The third change would emphasize that creditworthiness — not sexual orientation and not gender identity — is to be considered in the awarding of mortgage loans insured by the Federal Housing Administration.

A fourth proposal, though not a change in the federal regulations, would result in HUD conducting a nationwide survey of housing discrimination based on sexual orientation and gender identity.
Donovan said the process to change the federal regulations would begin immediately and the survey is on the fast track.

The national survey would be the first of its kind, but prior studies at state and local levels show a pattern of housing discrimination against same-sex couples.

Two years ago, Michigan’s Fair Housing Centers examined bias based on sexual orientation using testers — some of them posing as same-sex couples and some as opposite-sex couples. The couples were paired, with the same-sex couples having better credentials — higher income, larger down payment, better credit — than the opposite-sex couples.

The testers inquired about rental housing, homes for sale and financing options.
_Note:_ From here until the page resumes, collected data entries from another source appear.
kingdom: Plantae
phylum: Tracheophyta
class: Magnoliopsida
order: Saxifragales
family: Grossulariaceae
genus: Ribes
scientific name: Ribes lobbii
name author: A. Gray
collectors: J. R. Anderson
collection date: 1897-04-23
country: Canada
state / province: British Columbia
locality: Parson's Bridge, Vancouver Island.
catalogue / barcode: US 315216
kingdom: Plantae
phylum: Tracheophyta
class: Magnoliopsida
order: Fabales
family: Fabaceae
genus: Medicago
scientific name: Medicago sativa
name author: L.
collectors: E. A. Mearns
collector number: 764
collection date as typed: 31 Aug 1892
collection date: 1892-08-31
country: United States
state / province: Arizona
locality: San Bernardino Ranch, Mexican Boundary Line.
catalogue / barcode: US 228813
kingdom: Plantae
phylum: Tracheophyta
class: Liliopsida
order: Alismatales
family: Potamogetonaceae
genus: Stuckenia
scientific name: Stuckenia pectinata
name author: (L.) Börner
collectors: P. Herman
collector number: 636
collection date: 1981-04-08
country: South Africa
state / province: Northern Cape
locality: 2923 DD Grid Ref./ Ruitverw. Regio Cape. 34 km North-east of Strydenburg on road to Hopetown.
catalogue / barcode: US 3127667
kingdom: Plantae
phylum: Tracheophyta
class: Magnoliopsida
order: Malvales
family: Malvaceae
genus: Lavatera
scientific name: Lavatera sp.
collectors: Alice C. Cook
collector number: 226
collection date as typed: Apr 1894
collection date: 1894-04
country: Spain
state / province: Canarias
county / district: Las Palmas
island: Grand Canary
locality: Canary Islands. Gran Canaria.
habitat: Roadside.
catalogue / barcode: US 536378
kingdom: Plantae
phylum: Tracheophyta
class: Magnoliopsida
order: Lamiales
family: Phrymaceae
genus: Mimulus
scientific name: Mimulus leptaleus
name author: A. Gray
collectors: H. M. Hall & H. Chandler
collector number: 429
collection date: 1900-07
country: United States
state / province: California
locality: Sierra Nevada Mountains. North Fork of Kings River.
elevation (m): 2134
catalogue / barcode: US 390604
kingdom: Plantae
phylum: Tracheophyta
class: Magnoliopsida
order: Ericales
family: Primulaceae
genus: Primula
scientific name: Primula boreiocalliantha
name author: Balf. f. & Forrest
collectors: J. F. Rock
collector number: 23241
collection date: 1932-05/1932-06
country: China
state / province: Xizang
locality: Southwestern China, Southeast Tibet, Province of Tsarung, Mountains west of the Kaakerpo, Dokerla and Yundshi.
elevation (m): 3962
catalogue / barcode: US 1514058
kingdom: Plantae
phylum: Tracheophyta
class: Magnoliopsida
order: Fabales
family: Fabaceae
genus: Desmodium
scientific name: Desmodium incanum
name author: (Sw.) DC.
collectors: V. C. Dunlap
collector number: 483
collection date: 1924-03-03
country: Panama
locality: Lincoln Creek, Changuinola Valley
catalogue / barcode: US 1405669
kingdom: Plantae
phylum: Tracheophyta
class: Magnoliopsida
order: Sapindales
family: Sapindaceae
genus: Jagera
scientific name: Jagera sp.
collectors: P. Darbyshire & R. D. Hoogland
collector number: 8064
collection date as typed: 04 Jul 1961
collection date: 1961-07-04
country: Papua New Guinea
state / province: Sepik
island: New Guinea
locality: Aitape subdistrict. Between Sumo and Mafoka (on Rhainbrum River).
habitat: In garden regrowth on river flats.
They tested housing opportunities in rural areas and metropolitan centers, small towns and cities, college communities and suburbs.

“Testing by the Michigan Fair Housing Centers uncovered widespread discrimination against same-sex couples,” the study states.

In one out of four tests, there were disparities in how the couples were treated. The study found same-sex couples were given higher rental rates and that opposite-sex couples received more encouragement to apply for housing.

The Federal Fair Housing Act of 1968 bans discrimination based on race, color, religion, national origin, sex, disability and familial status in the rental, sale, and financing of housing. Congress is not on the fast track to amending that law, leaving a patchwork of protections in states and localities, leaving LGBTs sometimes literally out in the cold.

HUD’s work to roll out the welcome mat provides some comfort.